Морщины на сером лице разгладились, старик соскальзывал глубже в транс. Его голос звучал хрипло и глухо, словно из-под земли.
— Цюешь мя-от, Завид?
«Слышишь ли меня, Завид?» — понял я. Поморский диалект, или «говоря», как ее здесь называют, кажется понятным, но временами смысл ускользает от меня. С местными всегда контактирует Нестеров.
— Цюю тя дородно…
— Пошто уходить-то нас хотели, Завид? — с укоризной спросил мой товарищ.
— М-м-м… ох… — Старик вздрогнул. — Чужане… Чужан поганых привечаць не можно… Чужанин — тать ноцьной, вабно поглядыват, да как шшур о нас ползат, вражина подлай, убивець веры нашой…
— Все ясно, — оборвал я, — пусть расскажет, где он у них тут прячется.
— Оцець, цюешь мя-от? — спокойным, размеренным голосом продолжал допрос Нестеров. Золотой кругляш на кончике его пальца завращался быстрее.
— Цюю тя дородно… спусти-ко ты мя… анде, смертно страшно тут…
— Скоро, Завид. Скоро. Цюешь, не чужане мы-от, а волхвы полуденные. Поклоницце пришли тому, кто у поморов схоронился. А?
Лицо старика просветлело, рот вытянулся:
— О то добро, волхвы… О то добро…
— Малташь мя, Завид Северьянов?
— Малтаю…
Признал за своих, с облегчением понял я.
Уже все четверо парализованных мужиков шевелились, приходя в себя. Детина в черных бахилах вытаращился на меня набухшими кровью глазами, шарил рукой вокруг в поисках камня. Раненый бык. А Матвей уже ласково шептал старику:
— Оцецюшко, порато хотим поклоницце великому, порато издалека в поморы шли… убор-то укажешь нам?
— Темнеет, — остановил я Матвея, — не стоит идти туда ночью. Завтра.
Лагерь разбили в дюнах, в стороне от деревни. Волхву удалось убедить мужичков-язычников, что мы свои, но те все равно смотрели на нас с подозрением и страхом. Зато сам Завид стал шелковым, принес свежей рыбы, оленьи шкуры на ночь, собрал костерок. Церкву поставили пришлые люди с Вятки, сообщил он, хехекая. Но в скорости уже кормили чужане собой беломорских рыб. Разберем на дрова, будьте спокойны. Убор (схрон), как нам удалось понять, был недалеко от капища, его старик обещал показать утром. Матвей вполголоса переводил мне его лопотание: малтать — понимать, порато — очень, дородно — хорошо, достаточно. Мое внимание ускользало. Я думал о древнем существе, дремлющем где-то неподалеку в схроне. Силы его подточены, он уже не тот, что полтысячи лет назад, когда идолы в его честь стояли по всей славянской земле, но все же наверняка опасен. Уполз на самый край обитаемого мира, скрылся от глаз, столько веков сидел тихо-мирно, однако нельзя ему совсем без людей, без жизненной энергии; люди, в конце концов, и выдают таких как он.
Завид суетливо уковылял зачем-то в деревню, мы остались вдвоем.
— Не верится, что этот миляга чуть не задушил меня днем, — усмехнулся Матвей, закуривая.
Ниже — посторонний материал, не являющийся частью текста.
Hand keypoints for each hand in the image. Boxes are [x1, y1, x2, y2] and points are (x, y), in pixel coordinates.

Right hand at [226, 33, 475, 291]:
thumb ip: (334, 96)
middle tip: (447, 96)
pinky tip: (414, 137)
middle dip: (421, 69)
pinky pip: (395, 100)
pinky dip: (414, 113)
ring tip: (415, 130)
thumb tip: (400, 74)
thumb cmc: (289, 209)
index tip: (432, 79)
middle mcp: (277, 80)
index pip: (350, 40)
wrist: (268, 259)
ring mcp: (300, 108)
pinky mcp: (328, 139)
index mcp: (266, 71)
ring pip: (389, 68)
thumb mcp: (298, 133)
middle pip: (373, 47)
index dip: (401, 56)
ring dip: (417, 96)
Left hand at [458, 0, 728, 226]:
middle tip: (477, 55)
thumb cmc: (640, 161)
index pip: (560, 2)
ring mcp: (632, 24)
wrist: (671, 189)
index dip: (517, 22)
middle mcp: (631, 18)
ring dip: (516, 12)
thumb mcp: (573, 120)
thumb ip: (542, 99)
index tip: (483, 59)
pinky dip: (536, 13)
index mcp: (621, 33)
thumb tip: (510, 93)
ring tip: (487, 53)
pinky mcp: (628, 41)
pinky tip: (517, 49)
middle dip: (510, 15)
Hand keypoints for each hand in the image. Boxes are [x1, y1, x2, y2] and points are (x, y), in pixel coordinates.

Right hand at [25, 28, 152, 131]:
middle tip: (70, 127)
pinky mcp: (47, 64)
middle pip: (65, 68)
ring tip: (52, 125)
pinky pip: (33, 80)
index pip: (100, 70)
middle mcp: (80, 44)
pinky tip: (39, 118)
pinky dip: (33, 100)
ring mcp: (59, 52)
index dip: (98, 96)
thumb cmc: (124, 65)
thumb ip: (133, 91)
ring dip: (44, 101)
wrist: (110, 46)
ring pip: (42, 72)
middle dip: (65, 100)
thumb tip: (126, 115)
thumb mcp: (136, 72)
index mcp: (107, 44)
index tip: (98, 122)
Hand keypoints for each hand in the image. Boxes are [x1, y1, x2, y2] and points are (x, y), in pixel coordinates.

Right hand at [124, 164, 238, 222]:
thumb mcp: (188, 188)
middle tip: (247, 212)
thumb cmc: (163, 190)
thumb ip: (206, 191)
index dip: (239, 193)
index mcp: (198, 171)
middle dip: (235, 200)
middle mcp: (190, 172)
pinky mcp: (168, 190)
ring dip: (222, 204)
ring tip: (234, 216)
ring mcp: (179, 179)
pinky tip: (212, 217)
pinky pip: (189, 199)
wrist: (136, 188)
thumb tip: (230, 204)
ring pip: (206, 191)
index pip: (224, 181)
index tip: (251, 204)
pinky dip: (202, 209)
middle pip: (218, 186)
— Гипноз. Он еще не скоро придет в себя.
Спусти-ко ты мя… анде, смертно страшно тут — вспомнилось. В трансе у человека падают все психологические блоки, из подсознания потоком вырывается спрятанная там мерзость и словно сель обрушивается на мозг. Что же такое жуткое скрыто у старика в душе?
Над морем сгустилась короткая летняя ночь. Во мраке шуршали о камни волны, от воды тянуло влажным холодом. Я поднял голову и долго в задумчивости смотрел на бриллиантовые россыпи над головой. Закрыть глаза, подняться к небу… раствориться в его прохладной звенящей красоте… Но где-то совсем рядом — может быть, за той дюной — на дне темной норы ворочается в дреме нечто страшное и древнее, как сама смерть, пришлое, чужое… голодное.
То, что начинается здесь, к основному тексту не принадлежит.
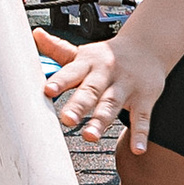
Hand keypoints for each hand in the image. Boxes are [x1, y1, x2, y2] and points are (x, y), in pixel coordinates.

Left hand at [32, 24, 166, 153]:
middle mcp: (106, 74)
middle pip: (91, 90)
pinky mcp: (145, 99)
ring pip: (112, 105)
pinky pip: (142, 118)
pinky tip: (137, 149)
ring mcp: (126, 87)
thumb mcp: (83, 53)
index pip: (71, 71)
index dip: (60, 81)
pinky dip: (140, 134)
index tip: (48, 91)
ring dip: (101, 121)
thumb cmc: (107, 57)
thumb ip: (58, 49)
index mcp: (88, 63)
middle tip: (66, 119)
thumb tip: (36, 34)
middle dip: (79, 105)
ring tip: (90, 136)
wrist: (147, 48)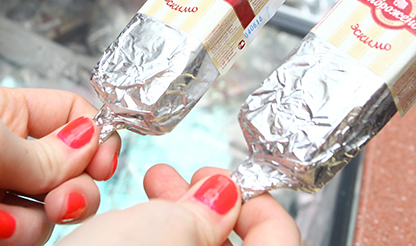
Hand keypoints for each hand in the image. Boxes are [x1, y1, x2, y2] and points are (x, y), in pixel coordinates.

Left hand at [0, 82, 120, 245]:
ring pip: (41, 218)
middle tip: (58, 204)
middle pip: (68, 176)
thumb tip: (92, 144)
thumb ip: (45, 151)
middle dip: (70, 194)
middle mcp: (1, 155)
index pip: (72, 121)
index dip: (95, 141)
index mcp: (6, 114)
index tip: (103, 165)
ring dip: (22, 227)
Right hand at [56, 164, 300, 245]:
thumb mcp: (161, 234)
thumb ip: (208, 211)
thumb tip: (227, 195)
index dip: (261, 205)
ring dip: (181, 220)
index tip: (229, 182)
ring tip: (152, 186)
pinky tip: (131, 223)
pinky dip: (157, 243)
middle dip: (212, 205)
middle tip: (189, 177)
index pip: (284, 245)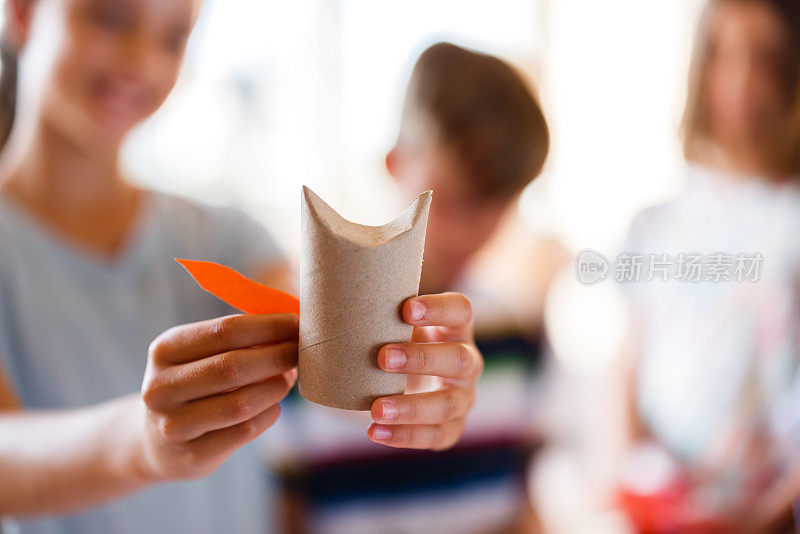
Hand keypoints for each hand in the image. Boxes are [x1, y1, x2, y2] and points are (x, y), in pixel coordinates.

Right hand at [138, 314, 297, 479]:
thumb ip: (236, 339)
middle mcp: (161, 388)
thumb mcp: (198, 355)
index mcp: (164, 350)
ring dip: (276, 387)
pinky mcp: (192, 456)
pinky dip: (268, 413)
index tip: (298, 323)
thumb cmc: (192, 385)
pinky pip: (245, 431)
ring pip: (241, 403)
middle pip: (233, 366)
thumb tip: (292, 326)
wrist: (155, 442)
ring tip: (289, 377)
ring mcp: (173, 426)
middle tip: (301, 351)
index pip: (225, 330)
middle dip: (277, 356)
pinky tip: (273, 405)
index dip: (269, 326)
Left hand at [368, 292, 481, 449]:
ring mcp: (463, 396)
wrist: (392, 382)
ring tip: (375, 408)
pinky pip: (436, 436)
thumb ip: (367, 314)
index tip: (405, 309)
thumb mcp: (385, 325)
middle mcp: (467, 361)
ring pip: (449, 404)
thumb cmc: (388, 342)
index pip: (460, 310)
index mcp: (454, 327)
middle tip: (382, 357)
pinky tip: (375, 431)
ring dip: (412, 407)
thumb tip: (321, 301)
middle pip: (460, 358)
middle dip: (422, 359)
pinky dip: (405, 436)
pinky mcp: (452, 427)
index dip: (439, 309)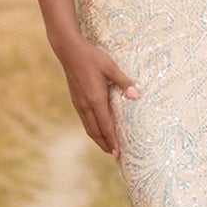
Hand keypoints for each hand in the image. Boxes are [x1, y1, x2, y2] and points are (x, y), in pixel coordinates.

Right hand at [58, 36, 138, 158]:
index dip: (112, 141)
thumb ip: (123, 81)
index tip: (118, 153)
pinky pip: (84, 120)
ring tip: (106, 146)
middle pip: (96, 132)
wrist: (69, 51)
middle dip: (105, 145)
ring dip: (98, 139)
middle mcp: (86, 105)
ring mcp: (79, 103)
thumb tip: (136, 94)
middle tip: (115, 155)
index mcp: (96, 100)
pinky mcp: (76, 100)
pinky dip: (91, 129)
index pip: (106, 126)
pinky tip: (96, 129)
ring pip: (88, 127)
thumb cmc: (92, 57)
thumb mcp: (110, 67)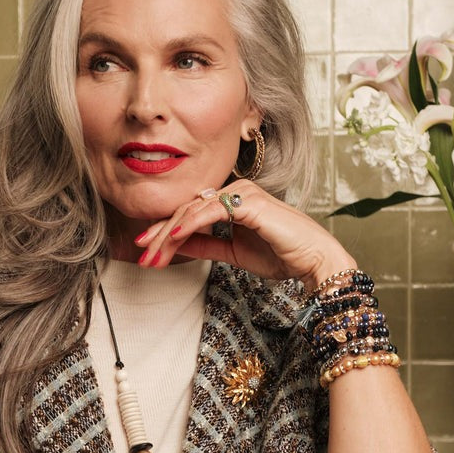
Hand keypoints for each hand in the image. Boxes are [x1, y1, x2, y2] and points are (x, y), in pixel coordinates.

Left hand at [133, 180, 356, 289]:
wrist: (312, 260)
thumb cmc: (281, 254)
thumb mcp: (233, 253)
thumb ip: (206, 246)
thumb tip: (176, 246)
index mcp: (231, 201)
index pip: (189, 214)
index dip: (164, 233)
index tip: (146, 252)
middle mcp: (235, 192)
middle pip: (186, 210)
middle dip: (159, 234)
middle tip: (141, 255)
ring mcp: (242, 193)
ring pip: (193, 210)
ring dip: (169, 233)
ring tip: (152, 253)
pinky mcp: (249, 201)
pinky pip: (211, 212)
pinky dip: (190, 224)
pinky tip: (172, 237)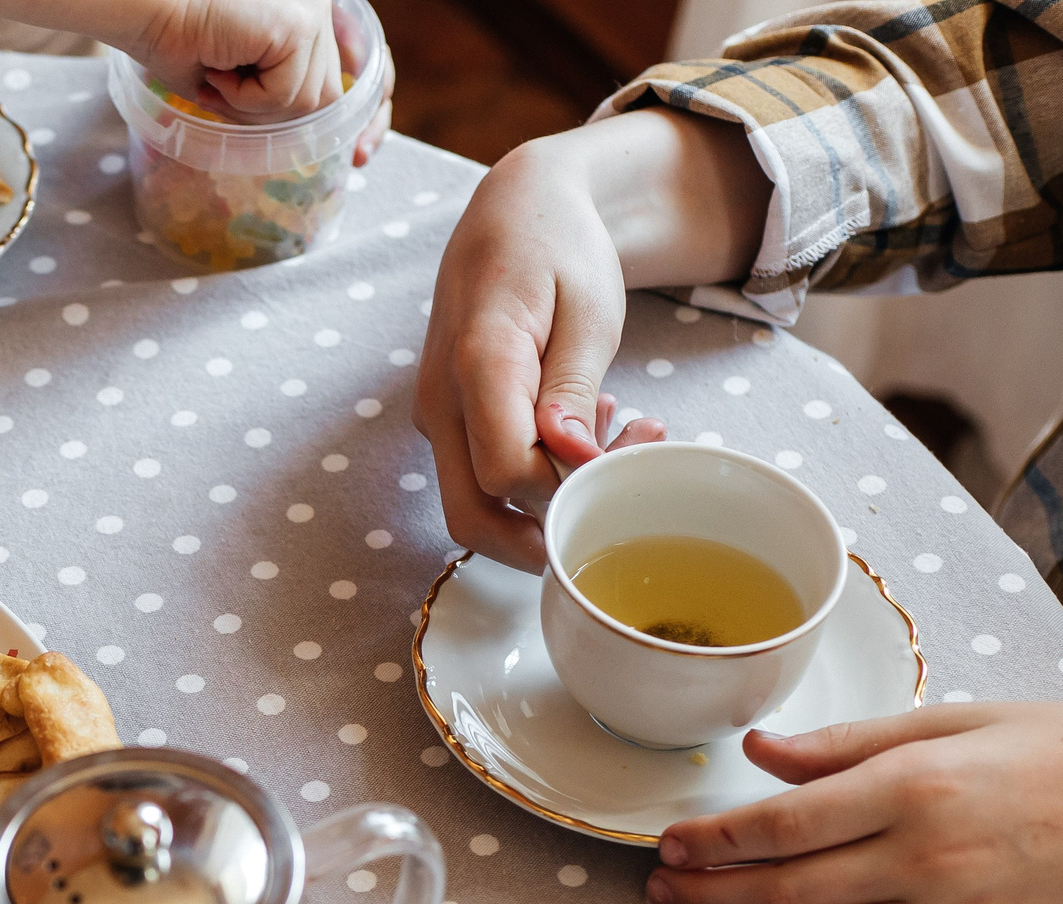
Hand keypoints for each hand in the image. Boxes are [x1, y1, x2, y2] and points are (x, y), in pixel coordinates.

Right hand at [134, 0, 337, 119]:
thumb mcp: (243, 78)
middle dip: (272, 114)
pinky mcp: (298, 26)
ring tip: (217, 81)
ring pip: (307, 102)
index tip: (234, 102)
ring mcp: (313, 15)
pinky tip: (218, 69)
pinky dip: (247, 99)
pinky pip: (286, 95)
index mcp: (309, 15)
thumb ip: (279, 89)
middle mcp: (319, 8)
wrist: (151, 14)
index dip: (282, 107)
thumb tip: (302, 128)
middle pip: (325, 97)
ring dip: (253, 107)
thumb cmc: (182, 43)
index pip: (325, 82)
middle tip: (221, 96)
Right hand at [415, 112, 768, 566]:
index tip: (625, 448)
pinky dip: (534, 484)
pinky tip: (578, 436)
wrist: (515, 213)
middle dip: (548, 531)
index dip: (567, 487)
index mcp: (476, 361)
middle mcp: (441, 401)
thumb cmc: (558, 248)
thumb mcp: (589, 306)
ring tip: (613, 438)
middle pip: (472, 518)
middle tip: (620, 482)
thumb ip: (573, 386)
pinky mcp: (449, 426)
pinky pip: (481, 481)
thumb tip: (568, 461)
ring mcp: (437, 419)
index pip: (505, 471)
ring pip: (476, 509)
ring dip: (545, 507)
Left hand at [645, 703, 1062, 903]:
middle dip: (707, 898)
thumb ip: (850, 742)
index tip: (672, 842)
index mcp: (914, 788)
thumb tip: (760, 751)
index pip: (782, 823)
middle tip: (660, 894)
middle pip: (785, 893)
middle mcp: (925, 860)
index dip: (713, 839)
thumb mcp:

— Как думаешь, кого мы нашли?
Я пожал плечами:
— Скоро узнаем.
Даждьбог и Велес сожжены, мысленно вычеркивал я. Мокошь закована в цепи и покоится глубоко в полоцких болотах. Род четыре дня уходил по Уральским горам, пытался укрыться в скалах, но его отследили с воздуха и сожгли лазером.
— А если сам…
— Сам-то? — Я подышал на стекла очков, неторопливо протер их краешком платка. — Говорят, его прибили еще тогда, при Владимире Красное Солнышко. Четыре века назад — по местному времени. А впрочем, не знаю, братец. Но вряд ли — ведь такая сила как-нибудь да проявила бы себя.